Impressions from past college visits that moved the needle, up or down:
UP - UT-Austin. We took both S21 and S23 on an official tour of UT-Austin in the fall of 2019, as one of our state flagship schools and my undergraduate alma mater. Neither was enthusiastic about this tour and both were insisting they would never go to college in Texas, but then both came away from the tour excited about being a Longhorn someday. We scored the perfect male tour guide in a laid-back, sharp and witty Communications major. The UT-Austin campus fairly hums with a high energy positive vibe, and I fell in love with UT-Austin all over again alongside my boys. (Alas, neither will become a Longhorn after all. S21 obviously chose Bates and S23 has a snowball’s chance in hell of getting in.)
UP - Whitman College, which I toured with S21 early on. Like others I initially discounted it because of its remote location but we very much enjoyed the campus and tour and found Whitman and Walla Walla to be a charming oasis in eastern Washington. I can’t really comment on the vibe because we toured in June after most students had left for the summer. If my boys weren’t rowers, Whitman would have been very high on their lists.
DOWN - Lewis & Clark College, which I toured with S21 and one of his friends from Texas. The friend from Texas did like it, applied and was accepted, but ultimately matriculated at The New School in NYC. This was just not a good fit for S21, too much of a hushed, dark PNW vibe amplified by the heavily forested (beautiful) campus. S21 himself is quiet and reserved and needed a campus with a more outgoing vibe.
DOWN - Reed College, toured on the same trip as above. More edgy dark PNW vibe but without any of the relaxed/sporty types that soften the edge at L&C. This school was just way too serious for either kid. I can see how this is a fantastic niche school for uber-academic types.

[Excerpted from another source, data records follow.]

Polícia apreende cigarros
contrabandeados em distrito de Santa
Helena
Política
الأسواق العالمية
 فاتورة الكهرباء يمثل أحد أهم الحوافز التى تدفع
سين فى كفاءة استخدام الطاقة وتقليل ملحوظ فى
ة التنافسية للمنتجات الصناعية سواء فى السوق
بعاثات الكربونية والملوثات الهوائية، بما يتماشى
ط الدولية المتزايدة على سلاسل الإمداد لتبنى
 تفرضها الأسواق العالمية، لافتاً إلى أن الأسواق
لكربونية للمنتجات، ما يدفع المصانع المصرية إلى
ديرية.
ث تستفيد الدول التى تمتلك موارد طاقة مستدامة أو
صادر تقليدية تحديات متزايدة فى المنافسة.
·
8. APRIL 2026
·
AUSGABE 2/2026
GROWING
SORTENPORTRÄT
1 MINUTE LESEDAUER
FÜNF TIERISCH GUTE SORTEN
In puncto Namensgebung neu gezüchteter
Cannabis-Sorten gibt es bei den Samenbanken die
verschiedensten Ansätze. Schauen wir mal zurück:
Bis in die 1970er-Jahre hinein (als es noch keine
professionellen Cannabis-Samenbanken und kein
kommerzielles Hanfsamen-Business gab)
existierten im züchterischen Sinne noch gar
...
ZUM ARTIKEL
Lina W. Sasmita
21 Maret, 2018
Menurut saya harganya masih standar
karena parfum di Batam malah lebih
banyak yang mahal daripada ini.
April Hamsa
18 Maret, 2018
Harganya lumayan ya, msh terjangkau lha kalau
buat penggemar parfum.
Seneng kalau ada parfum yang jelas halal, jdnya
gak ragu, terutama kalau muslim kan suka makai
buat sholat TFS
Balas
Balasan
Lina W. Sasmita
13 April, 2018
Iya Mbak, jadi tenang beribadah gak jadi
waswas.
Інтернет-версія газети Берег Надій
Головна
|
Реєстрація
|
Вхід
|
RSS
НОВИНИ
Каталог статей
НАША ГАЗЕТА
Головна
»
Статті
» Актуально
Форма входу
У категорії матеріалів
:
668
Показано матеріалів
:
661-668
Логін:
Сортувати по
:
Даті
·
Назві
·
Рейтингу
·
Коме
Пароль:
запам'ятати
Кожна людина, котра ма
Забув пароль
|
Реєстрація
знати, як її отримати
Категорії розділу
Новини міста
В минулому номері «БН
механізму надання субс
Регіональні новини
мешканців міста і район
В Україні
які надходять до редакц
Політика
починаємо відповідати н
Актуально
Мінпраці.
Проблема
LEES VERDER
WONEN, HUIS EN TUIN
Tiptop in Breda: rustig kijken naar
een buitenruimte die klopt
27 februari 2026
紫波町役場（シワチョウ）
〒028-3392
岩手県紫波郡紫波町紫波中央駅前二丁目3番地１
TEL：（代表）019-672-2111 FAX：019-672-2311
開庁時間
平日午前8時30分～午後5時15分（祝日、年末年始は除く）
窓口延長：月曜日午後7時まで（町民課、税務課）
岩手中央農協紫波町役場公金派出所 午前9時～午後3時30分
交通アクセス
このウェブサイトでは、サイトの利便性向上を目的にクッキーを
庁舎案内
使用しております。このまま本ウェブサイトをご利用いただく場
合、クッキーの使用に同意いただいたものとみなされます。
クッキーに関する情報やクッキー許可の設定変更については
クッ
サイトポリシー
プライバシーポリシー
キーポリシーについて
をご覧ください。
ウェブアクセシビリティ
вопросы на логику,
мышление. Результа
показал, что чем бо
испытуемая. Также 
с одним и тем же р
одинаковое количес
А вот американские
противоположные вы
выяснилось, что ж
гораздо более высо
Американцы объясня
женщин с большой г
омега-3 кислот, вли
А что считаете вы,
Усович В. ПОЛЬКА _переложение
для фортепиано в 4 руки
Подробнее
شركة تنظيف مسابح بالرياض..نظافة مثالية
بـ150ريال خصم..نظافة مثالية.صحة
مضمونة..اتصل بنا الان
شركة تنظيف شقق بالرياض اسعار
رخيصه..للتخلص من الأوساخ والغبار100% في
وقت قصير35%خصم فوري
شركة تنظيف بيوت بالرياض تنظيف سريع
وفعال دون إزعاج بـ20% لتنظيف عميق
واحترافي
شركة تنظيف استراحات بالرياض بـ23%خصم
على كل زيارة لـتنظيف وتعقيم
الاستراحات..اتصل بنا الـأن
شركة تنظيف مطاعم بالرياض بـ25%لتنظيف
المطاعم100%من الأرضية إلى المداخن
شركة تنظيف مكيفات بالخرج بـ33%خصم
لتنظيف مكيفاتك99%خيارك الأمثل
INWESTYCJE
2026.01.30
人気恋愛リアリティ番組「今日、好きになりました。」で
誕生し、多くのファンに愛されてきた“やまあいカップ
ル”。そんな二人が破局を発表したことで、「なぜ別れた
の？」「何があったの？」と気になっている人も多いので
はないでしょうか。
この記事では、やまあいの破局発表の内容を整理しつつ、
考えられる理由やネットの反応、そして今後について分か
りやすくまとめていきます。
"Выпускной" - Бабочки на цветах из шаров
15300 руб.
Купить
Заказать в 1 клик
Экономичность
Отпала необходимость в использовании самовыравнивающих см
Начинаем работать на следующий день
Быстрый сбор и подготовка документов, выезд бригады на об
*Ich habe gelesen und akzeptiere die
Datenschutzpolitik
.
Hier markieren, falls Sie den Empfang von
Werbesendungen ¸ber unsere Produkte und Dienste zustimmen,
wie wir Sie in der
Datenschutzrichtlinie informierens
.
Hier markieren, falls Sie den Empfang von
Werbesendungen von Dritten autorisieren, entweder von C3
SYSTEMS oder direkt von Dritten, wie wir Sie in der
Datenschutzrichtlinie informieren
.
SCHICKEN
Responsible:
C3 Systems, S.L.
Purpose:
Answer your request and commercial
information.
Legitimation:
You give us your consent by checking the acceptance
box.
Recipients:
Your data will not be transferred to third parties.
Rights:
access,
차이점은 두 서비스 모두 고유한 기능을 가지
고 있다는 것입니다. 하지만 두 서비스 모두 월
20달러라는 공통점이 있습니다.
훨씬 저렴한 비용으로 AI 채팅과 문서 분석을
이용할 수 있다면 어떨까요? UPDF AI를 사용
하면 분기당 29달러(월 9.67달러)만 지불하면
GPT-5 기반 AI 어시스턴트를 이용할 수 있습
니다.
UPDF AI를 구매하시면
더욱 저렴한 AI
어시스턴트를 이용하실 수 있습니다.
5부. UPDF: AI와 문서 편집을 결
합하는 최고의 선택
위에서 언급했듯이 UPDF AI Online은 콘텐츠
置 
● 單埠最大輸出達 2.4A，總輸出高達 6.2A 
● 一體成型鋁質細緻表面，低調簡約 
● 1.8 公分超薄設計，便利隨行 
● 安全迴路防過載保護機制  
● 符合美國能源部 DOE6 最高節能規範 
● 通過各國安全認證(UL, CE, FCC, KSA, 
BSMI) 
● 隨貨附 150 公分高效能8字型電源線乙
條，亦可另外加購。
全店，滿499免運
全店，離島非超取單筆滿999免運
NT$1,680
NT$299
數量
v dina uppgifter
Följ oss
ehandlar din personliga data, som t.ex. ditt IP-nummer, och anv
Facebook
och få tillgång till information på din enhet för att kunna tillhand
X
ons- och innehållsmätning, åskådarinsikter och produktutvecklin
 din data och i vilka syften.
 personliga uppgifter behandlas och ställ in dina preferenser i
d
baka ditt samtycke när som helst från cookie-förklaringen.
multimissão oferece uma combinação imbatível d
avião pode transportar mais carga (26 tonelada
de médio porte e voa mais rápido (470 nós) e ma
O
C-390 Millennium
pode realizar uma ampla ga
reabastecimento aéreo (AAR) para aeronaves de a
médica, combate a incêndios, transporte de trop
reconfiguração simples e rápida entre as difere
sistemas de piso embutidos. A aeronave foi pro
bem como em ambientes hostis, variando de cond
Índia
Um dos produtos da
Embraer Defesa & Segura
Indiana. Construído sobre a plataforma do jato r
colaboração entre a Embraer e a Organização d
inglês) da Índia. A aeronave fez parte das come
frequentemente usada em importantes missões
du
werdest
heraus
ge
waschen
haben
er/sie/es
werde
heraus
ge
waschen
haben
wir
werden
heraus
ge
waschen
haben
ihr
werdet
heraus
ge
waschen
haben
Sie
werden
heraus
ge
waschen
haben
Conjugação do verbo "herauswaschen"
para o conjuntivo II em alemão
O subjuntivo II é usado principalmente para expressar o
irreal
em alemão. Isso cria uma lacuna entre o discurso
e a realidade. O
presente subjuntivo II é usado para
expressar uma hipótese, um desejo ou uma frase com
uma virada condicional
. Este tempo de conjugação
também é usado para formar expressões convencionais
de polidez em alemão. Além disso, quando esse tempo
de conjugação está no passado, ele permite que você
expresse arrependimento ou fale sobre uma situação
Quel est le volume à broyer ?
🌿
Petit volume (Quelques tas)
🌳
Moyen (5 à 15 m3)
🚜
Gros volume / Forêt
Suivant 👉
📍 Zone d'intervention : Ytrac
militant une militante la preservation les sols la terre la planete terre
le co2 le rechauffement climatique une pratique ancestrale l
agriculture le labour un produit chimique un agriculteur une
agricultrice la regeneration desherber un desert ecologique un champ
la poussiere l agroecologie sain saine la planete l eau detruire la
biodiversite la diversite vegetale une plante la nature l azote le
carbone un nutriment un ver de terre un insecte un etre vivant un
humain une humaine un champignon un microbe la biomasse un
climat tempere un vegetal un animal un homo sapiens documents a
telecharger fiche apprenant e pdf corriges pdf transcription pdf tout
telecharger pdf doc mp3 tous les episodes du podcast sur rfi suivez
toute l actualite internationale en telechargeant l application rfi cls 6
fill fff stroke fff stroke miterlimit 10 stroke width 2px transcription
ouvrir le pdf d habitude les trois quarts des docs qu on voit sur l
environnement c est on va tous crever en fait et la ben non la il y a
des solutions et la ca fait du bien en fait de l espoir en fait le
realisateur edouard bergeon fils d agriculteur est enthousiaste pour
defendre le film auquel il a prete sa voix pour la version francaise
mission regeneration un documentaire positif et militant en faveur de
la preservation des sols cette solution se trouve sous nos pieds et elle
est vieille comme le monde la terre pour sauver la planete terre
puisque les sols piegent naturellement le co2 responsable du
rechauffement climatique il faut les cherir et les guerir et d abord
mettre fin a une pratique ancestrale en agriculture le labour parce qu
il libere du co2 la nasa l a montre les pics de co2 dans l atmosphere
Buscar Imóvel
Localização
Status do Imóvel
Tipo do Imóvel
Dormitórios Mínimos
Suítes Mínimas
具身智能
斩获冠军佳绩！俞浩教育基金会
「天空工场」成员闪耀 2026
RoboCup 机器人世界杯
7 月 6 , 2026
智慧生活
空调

DOWN - University of British Columbia, it was too big, too impersonal, too much (which is my impression of Vancouver BC as well despite wanting to like it and visiting numerous times). I toured UBC with S21 during the Feb 2019 Int’l Student event (Presidents Day in the US) and S21 was very interested before arriving but left feeling meh. No complaints about the tour or leaders themselves and we sat next to a wonderfully informative faculty member during lunch, but the overall impression was of an immense impersonal commuter school. In any event, the international unis we were considering before the pandemic like UBC (and Leiden and Erasmus, as DH works for a Dutch company) fell off our lists pretty quickly when international borders were closed for a second time in twenty years.
DOWN - Harvard, which S21 had set as his goal college in middle school, despite the absurdly long odds even for high-caliber students. We did an official tour in 2018 and even though we hit the tour jackpot with picture perfect weather and a guide who was both pre-med and on the mens rowing team (exactly like S21), my son walked away knowing Harvard wasn’t a good fit for him. And we could immediately see it too since S21 is a quiet dark horse never seeking a spotlight, whilst his fellow tour members were students who obviously thrived in the spotlight and practically clamored for it. Good for them, it’s not a criticism. It’s just a wholly different type of kid from S21.